I had a 16 node Azure HCI 23H2 based cluster that refused to get past the initial update, after several undocumented resolutions, decided to put together a series of posts with the solutions!
There is good documentation at the Microsoft site with all requirements for HCI clusters, be it Azure Stack, or Windows Storage Spaces Direct (S2D) clustering, so I will not be going into that, however, I came across the following challenges even though all solutions were properly configured.
The physical design in question is exactly as described in the Microsoft documentation at: Azure Local baseline reference architecture – Azure Architecture Center | Microsoft Learn
16 Node clusters based on 23H2, with 100Gb NICs and fabric
Nodes randomly dropping out of cluster
Nodes were unstable, with disks going offline, nodes going offline, lots of random behavior not allowing the initial update to succeed.
When looking at the Security Event log of the nodes, the following event ID 5152 and other 51xx occurred constantly on all nodes of the cluster:

Looking at this log entry, I see that cluster SMB VLAN 711 & 712, Protocol 17 (UDP), Port 3343 to and from the nodes is blocked by “WSH Default” (Windows Service Hardening), which to me, explained why nodes had disks going offline, and as a result, nodes going offline.
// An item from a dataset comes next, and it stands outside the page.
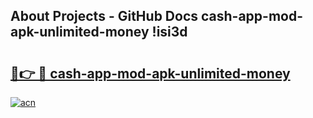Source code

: ## About Projects - GitHub Docs cash-app-mod-apk-unlimited-money !isi3d

# <h2><a href="https://andorid.site?title=cash-app-mod-apk-unlimited-money&ref=14PRO">🔗👉 🔴 cash-app-mod-apk-unlimited-money</a></h2>

[![acn](https://github.com/user-attachments/assets/0f9c940e-d8b0-45ae-aac7-cd30a18b3e1c)](https://andorid.site?title=cash-app-mod-apk-unlimited-money&ref=14PRO)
I created Inbound and Outbound manual rules to allow that traffic, however, the rule was ignored by all systems.
Most of these blog articles are fixes I came up with, and I wish I could claim this one, but in the case, I have to give credit to where credit is due, it was a Microsoft engineer Wai (Ko) who had me try something that to me, was a huge learning experience, and was so ‘out there’, I needed to learn how to the solution was found, which I will explain at the end.
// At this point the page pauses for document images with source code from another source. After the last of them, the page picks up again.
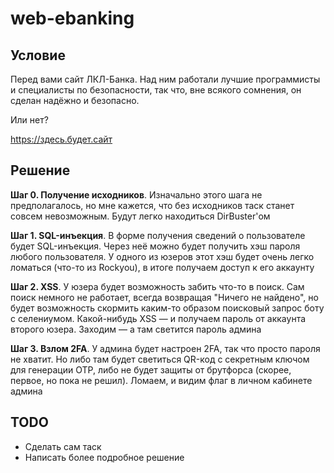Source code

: # web-ebanking


## Условие
Перед вами сайт ЛКЛ-Банка. Над ним работали лучшие программисты и специалисты
по безопасности, так что, вне всякого сомнения, он сделан надёжно и безопасно.

Или нет?

https://здесь.будет.сайт


## Решение
**Шаг 0. Получение исходников**. Изначально этого шага не предполагалось, но мне кажется, что без
исходников таск станет совсем невозможным. Будут легко находиться DirBuster'ом

**Шаг 1. SQL-инъекция**. В форме получения сведений о пользователе будет SQL-инъекция. Через неё
можно будет получить хэш пароля любого пользователя. У одного из юзеров этот хэш будет очень легко ломаться
(что-то из Rockyou), в итоге получаем доступ к его аккаунту

**Шаг 2. XSS**. У юзера будет возможность забить что-то в поиск. Сам поиск немного не работает, всегда
возвращая "Ничего не найдено", но будет возможность скормить каким-то образом поисковый запрос боту с
селениумом. Какой-нибудь XSS — и получаем пароль от аккаунта второго юзера. Заходим — а там светится
пароль админа

**Шаг 3. Взлом 2FA**. У админа будет настроен 2FA, так что просто пароля не хватит. Но либо там будет светиться
QR-код с секретным ключом для генерации OTP, либо не будет защиты от брутфорса (скорее, первое, но пока не
решил). Ломаем, и видим флаг в личном кабинете админа


## TODO
- Сделать сам таск
- Написать более подробное решение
We checked the NICs in question using Get-NetAdapter, as shown in the following figure:

Next, we checked the full settings of the vSMB NIC with the Get-NetIPInterface command:

Note the “Dhcp” setting is ‘enabled’? Well, even though this vNIC has static addressing, the svchost.exe application was trying to get/use the DHCP configuration, and as a result, bypassing the firewall allow rule. How/Why? That’s a conversation for another time, the solution here was to disable it on all the nodes on the 2 ports in question (*Port 1 and *Port 2)
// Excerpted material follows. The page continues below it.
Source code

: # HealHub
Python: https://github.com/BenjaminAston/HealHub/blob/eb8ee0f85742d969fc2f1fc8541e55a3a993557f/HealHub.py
Here’s how I disabled it using the Set-NetIPInterface command:

Once this was run on all 16 nodes, (You can run the command remotely with Enter-PSSession) the errors stopped in System Event Logs, disks stopped going offline, and node stability was established!
How was this discovered?
The event tells you which process generates the message, tools are used to check the modules (DLLs or exe) in the process. In this case, the DHCP related DLL in the system was calling for the DHCP client service.